Best practices for keeping a Dat archive from bloating

Append-only logging and versions histories are all good in theory. However, how do you keep a Dat archive from ballooning in size over time?

Say you’ve got a static website and change something about the main layout file. That leaves you with one new revision per HTML file in your archive and the total Dat archive has doubled in size. Revert that change a week later and the archive grows by another 33%.

I’ve noticed that Dat will add revisions of identical files as new files. Say you’ve moved an identical copy of a file on top of a file in your Dat archive. Dat will see that as a modification and rewrite the entire file into the archive even though the file is unchanged (only filesystem metadata change). Static site generators will sometime inadvertently do this from time to time.

Archives also start to have performance problems in Bunsen and Beaker when I pass 3000 revisions. The only work-around I’ve found is to delete it and start with a new archive.

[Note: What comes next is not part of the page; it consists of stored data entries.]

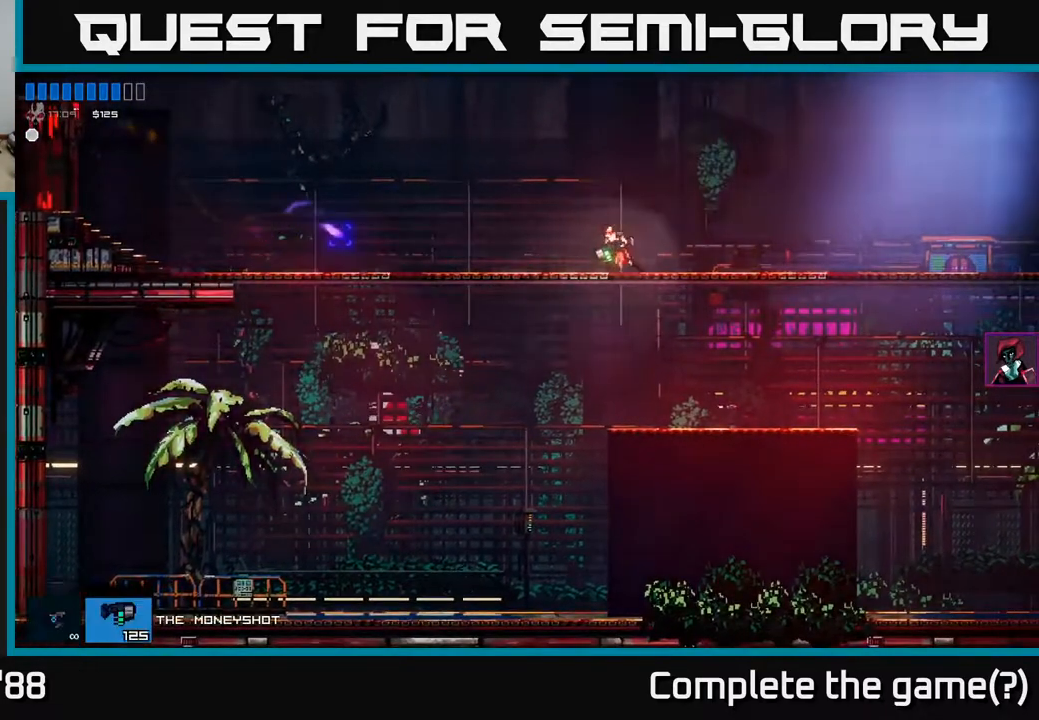
{"buttons": [], "left_stick": "right", "right_stick": "center", "events": [[150, "right_stick", "center"], [167, "left_stick", "down"], [250, "A", "down"], [317, "A", "up"], [500, "left_stick", "right"]]}
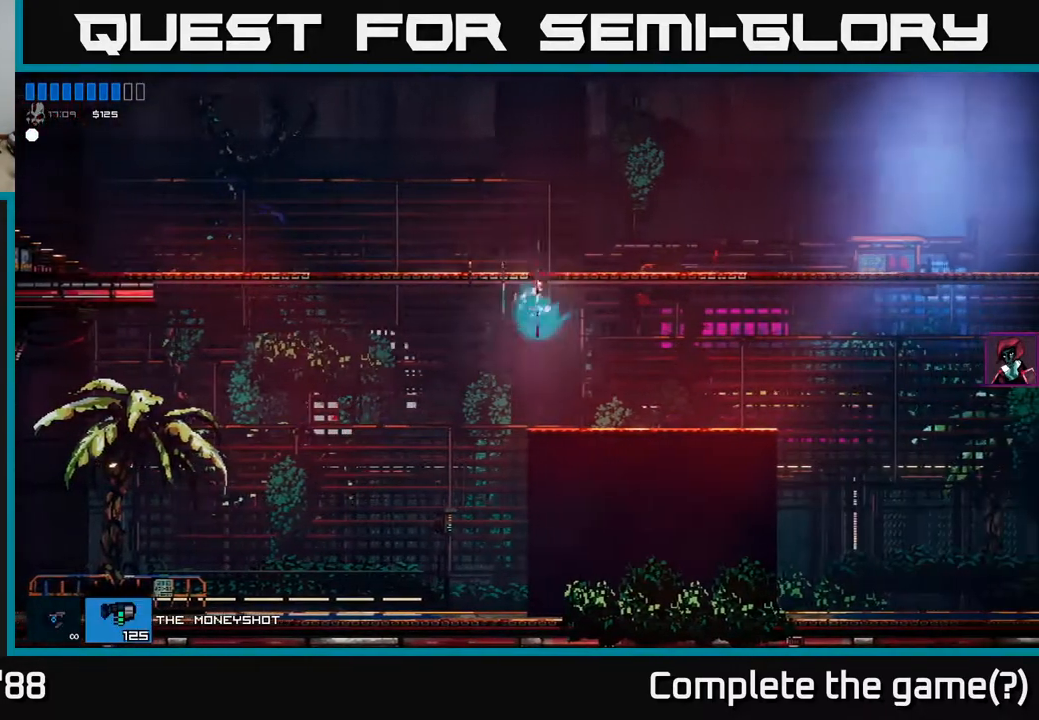
{"buttons": [], "left_stick": "center", "right_stick": "left", "events": [[150, "right_stick", "left"], [167, "left_stick", "center"]]}
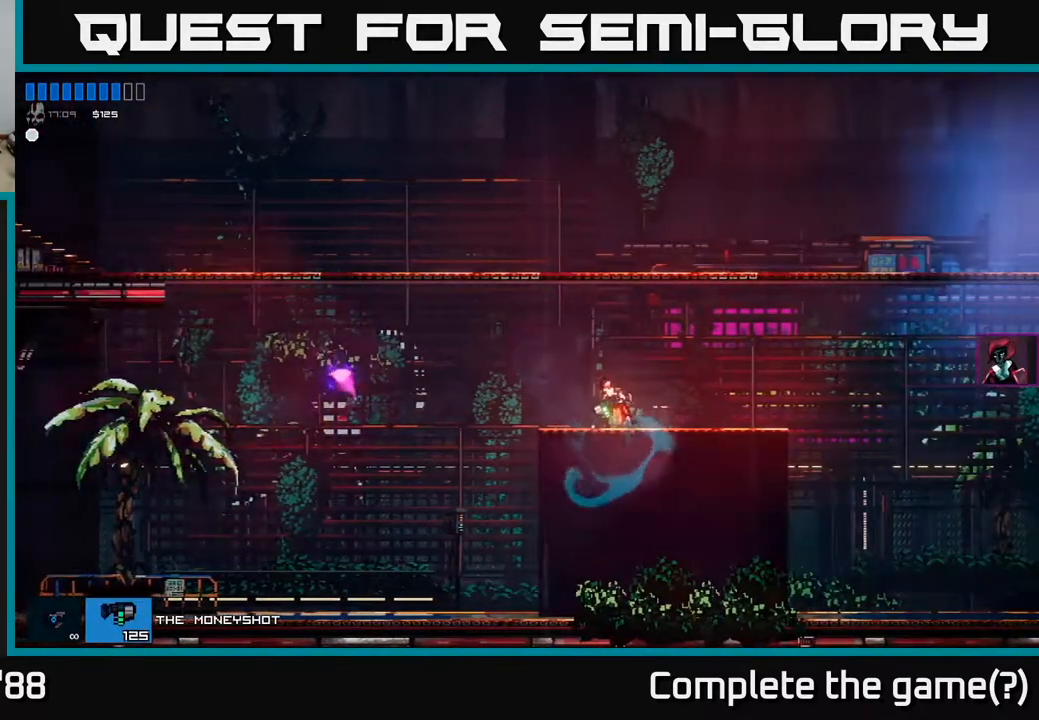
{"buttons": [], "left_stick": "center", "right_stick": "left", "events": []}
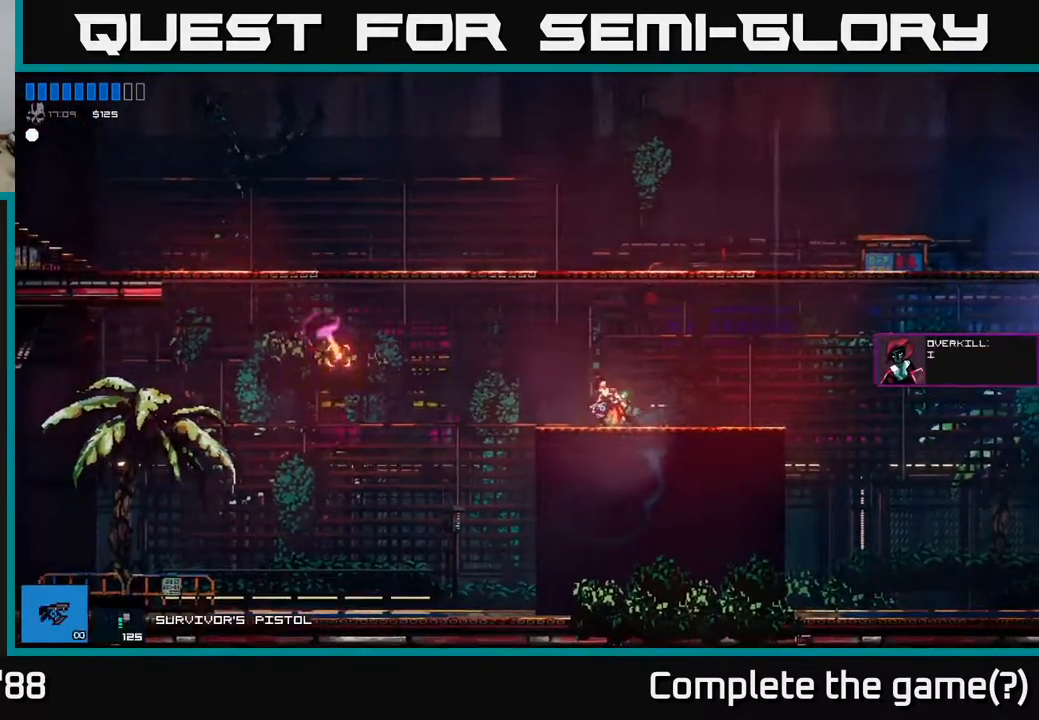
{"buttons": ["R2"], "left_stick": "center", "right_stick": "left", "events": [[283, "left_stick", "left"], [467, "left_stick", "center"], [483, "R2", "down"]]}
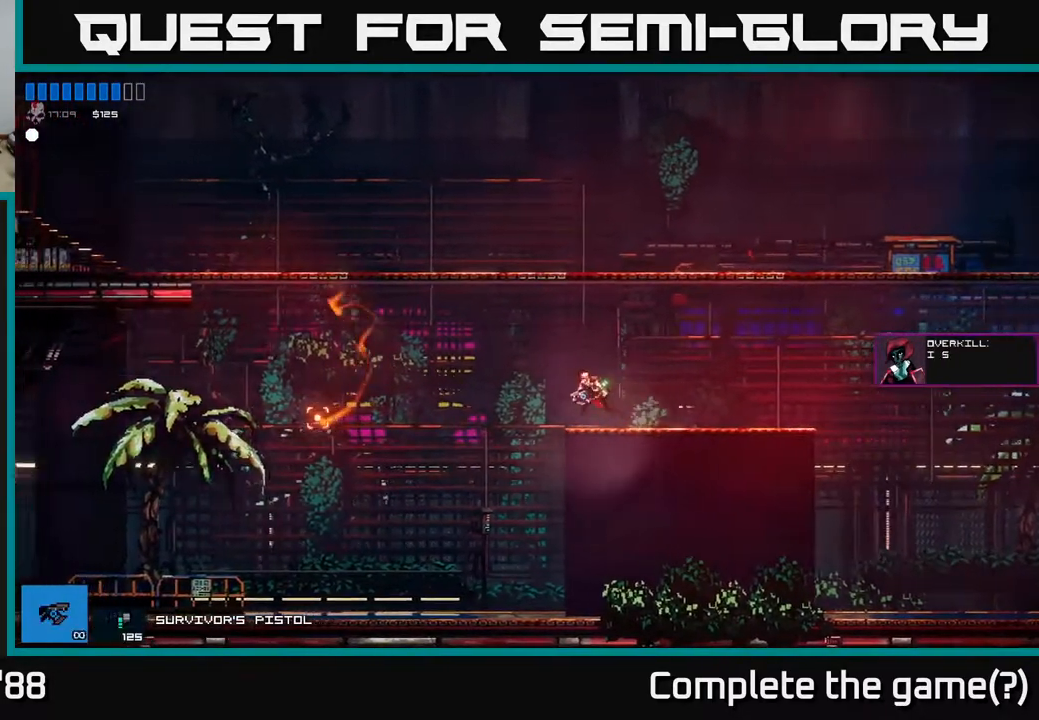
{"buttons": ["R2"], "left_stick": "center", "right_stick": "left", "events": [[283, "R2", "up"], [450, "R2", "down"]]}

So what to do to keep archives as small as possible without having to commit to never ever making any change to them?

1 Like

Hey @Daniel, not sure about this but it reminded me of that part of the whitepaper where it was written:

Because Dat is designed for larger datasets, if it stored all previous file versions in .dat, then the .dat folder could easily fill up the users hard drive inadvertently. Therefore Dat has multiple storage modes based on usage.

So, is this a case of “storage mode”? Unsure how that works in practice, if you need to specify something when you create your Dat or you need to use some specific tool (perhaps someone else can chime in on this aspect?).

There are a couple of approaches to this problem:

  1. Purge old data in the dat. You don’t have to host all versions of the content feed. When you overwrite a file you can discard the old data and only host the current version. This will mean that older versions may become unavailable.
  2. Periodically create a new archive when the size becomes too great (as you mentioned). This is obviously not-ideal.
  3. Incremental file updates. In hyperdrive 10 (part of the dat 2 stack), I believe it will be possible to do partial updates to files. This could help with some of the cases you mention.
1 Like

How do you do this, though? I’m not seeing any options for it in Beaker on the Dat CLI.

This is not something that is available in the CLI as far as I know. It is something that is possible using internal hypercore APIs. I might write a tool to do this.

1 Like

That would be greatly appreciated. The current tools for managing archives assume infinite storage and that absolutely every byte of data is worth preserving.

Ideally, I’d want to either prune data from the archive older than x months or limit the archive to x revision of each file.

Or maybe backup-utility-style “keep max 1 revision per hour for the last week, max 1 per day for the last month, max 1 per week the last quarter, and max 1 per month the last 3 years.”

Being able to specify which file paths to prune and which to keep might enable usecases where most of the archive’s history is left intact. A blog website’s /index.html or /feed.atom changes all the time, for example.

This just stores the differences between the previous and latest revision, right? This alone might be enough to reduce the storage requirements enough for it not to be a problem anymore. Assuming it will be available in the CLI, that is.

Would pruning old archive data leave you with partial files in this mode?

I brought this up at the dat comm comm, and unfortunately this is not in yet, but is on the roadmap.